Jacques Derrida, der von den heutigen Social Studies so schrecklich vereinfacht wurde, ist in Wirklichkeit einer, der
Dinge verkomplizieren statt vereinfachen will,
schreibt Julian Baggini in einer freundlichen Hommage, die auf die ebenso freundliche
Biografie Peter Salmons verweist. Ein Begriff, erläutert Baggini mit Derrida, ist
schon Gewalt, denn er trifft eine Unterscheidung, die mögliche alternative Sichtweisen ausschließt: Und das Laborieren der Sprach an diesem Problem ist die "
différance"! Man kann Derrida schon
aus den Umständen erklären, die ihn prägten: "Jackie Derrida, wie er genannt wurde, war 1930 in Algerien geboren worden, damals eine französische Kolonie, als Sohn weitgehend säkularer sephardischer Juden. Seine Kindheit macht spätere Reflexionen über Sprache, die unfähig sei, die
Ambiguitäten und Widersprüche dieser Welt abzubilden, und vor allem jene der Identität, verständlich.
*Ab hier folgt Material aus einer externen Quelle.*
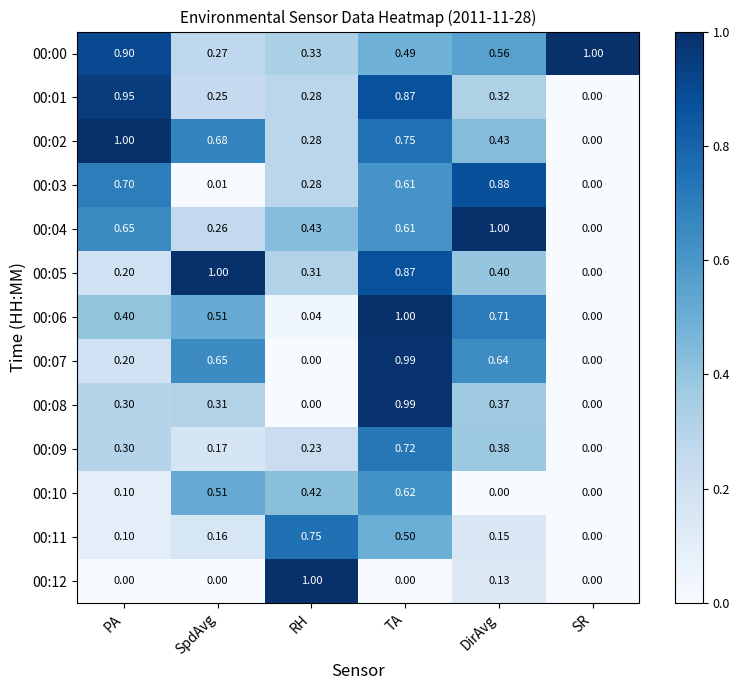

Rank the categories by 00:00 value from lowest to highest.

SpdAvg, RH, TA, DirAvg, PA, SR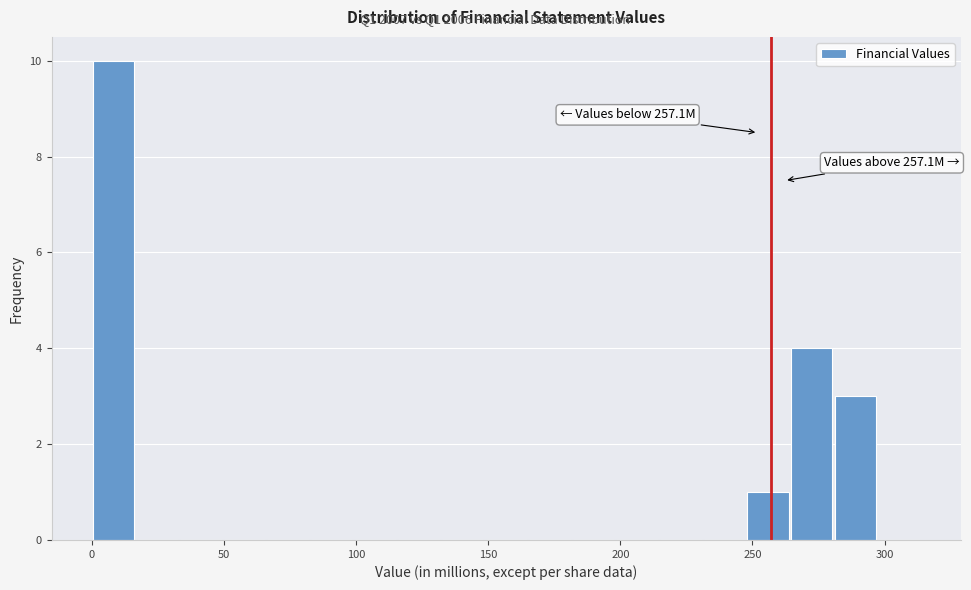

Around what value on the x-axis is the tallest bar? Give the approximate position of its centre, as read against the axis.

10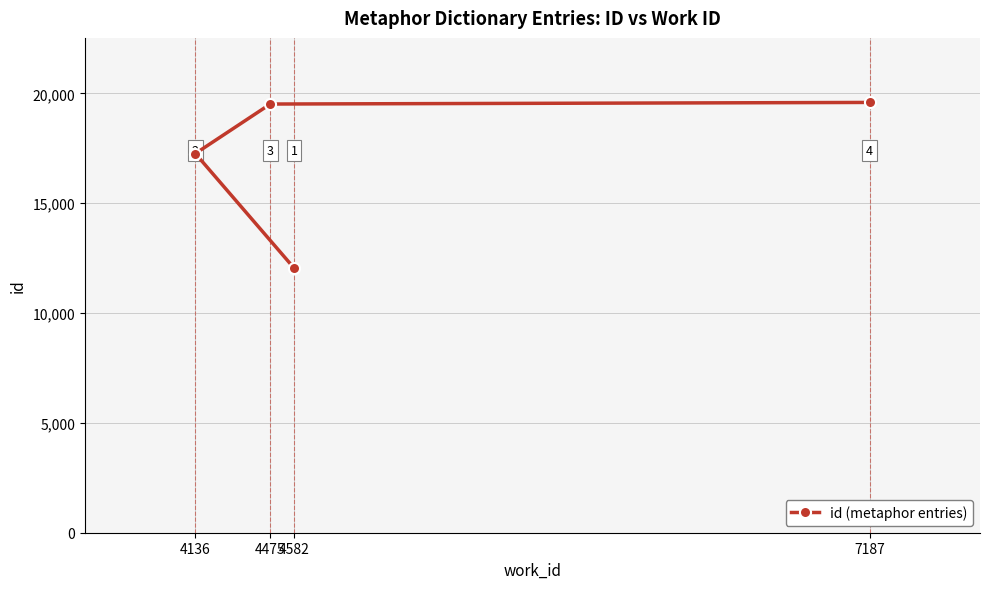

What is the approximate value at 4582, to the nearest 100?

12100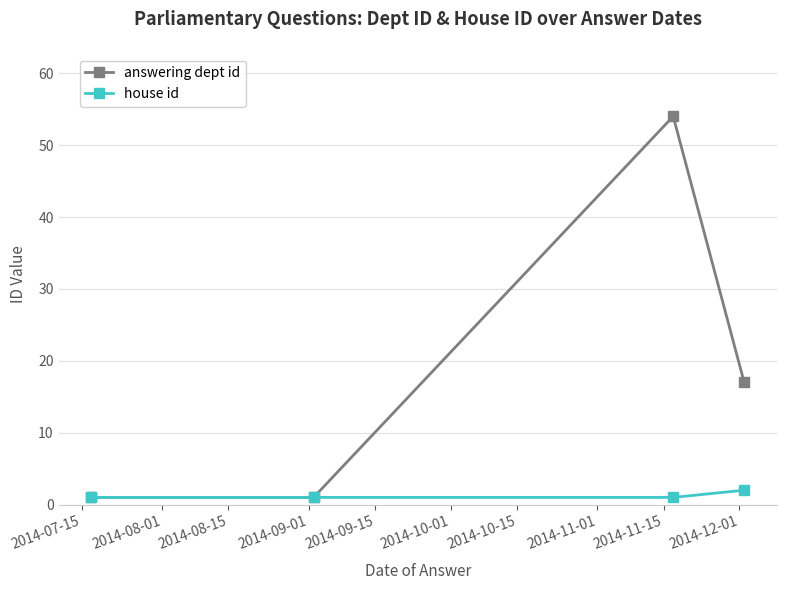

Which series has the largest total across all categories?

answering dept id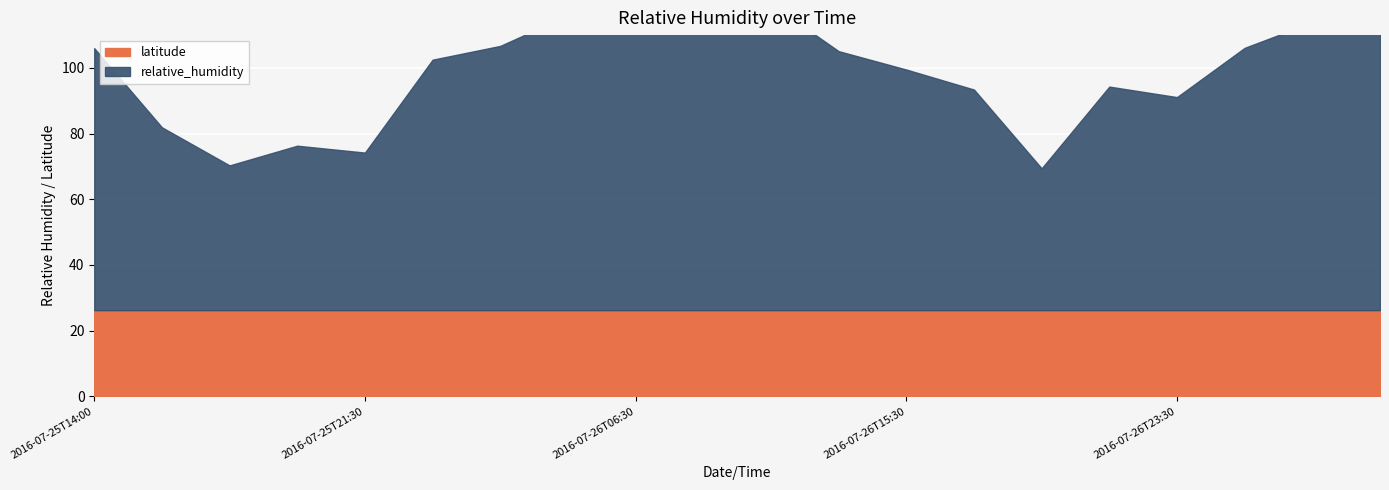

Which series changed the most between 2016-07-26T03:30 and 2016-07-26T11:00?

relative_humidity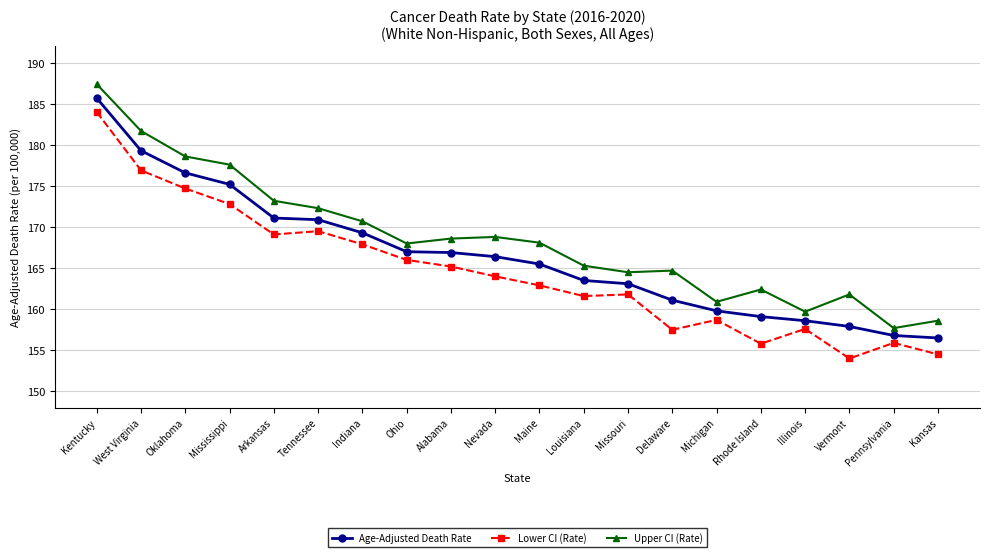

What is the difference between the maximum and second lowest values in the Lower CI (Rate) series?

29.5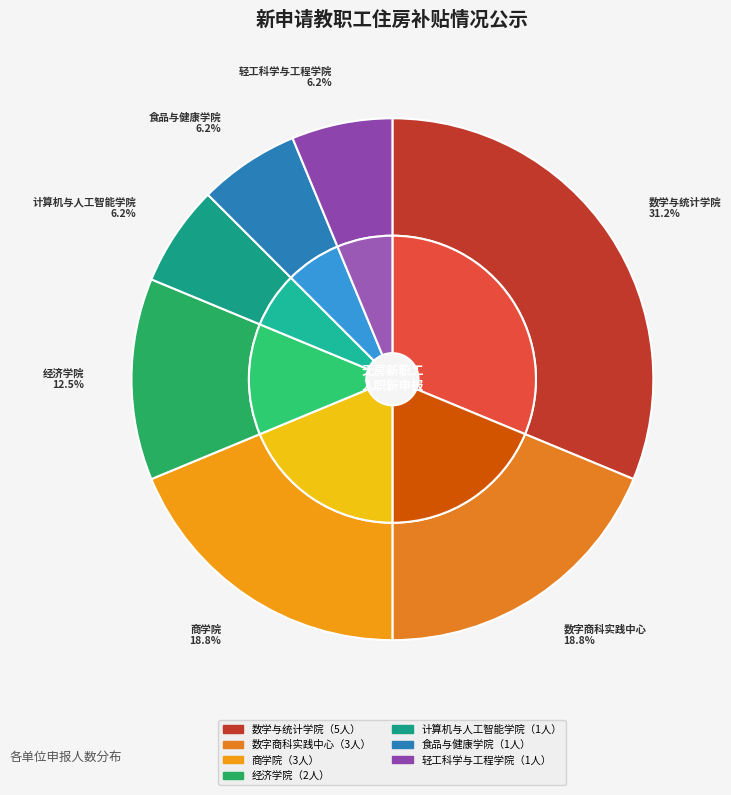

True or false: 数学与统计学院 accounts for 22% of the total.

False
Er war Algerier, aber nicht Bürger Algeriens, Franzose, ohne Frankreich je gesehen zu haben, jüdisch, ohne ein jüdisches Leben zu leben, in einem arabischen Land, aber ohne Araber zu sein, zu dunkelhäutig, um von Europäern als Europäer angesehen zu werden, zu europäisch, um von den Afrikanern als Afrikaner gesehen zu werden. Kein Wunder, dass er später schreiben würde, dass
Identität 'niemals gegeben, verliehen oder erreicht ist, nur der unendliche und unbestimmt phantasmatische Prozess der Identifikation bleibt." Übrigens war er in seiner Kindheit auch nicht Bürger Frankreichs, erklärt Baggini, denn das
Vichy-Regime hatte den Juden das Privileg französischer Staatsbürgerschaft, das sie anders als die Araber genossen hatten, entzogen.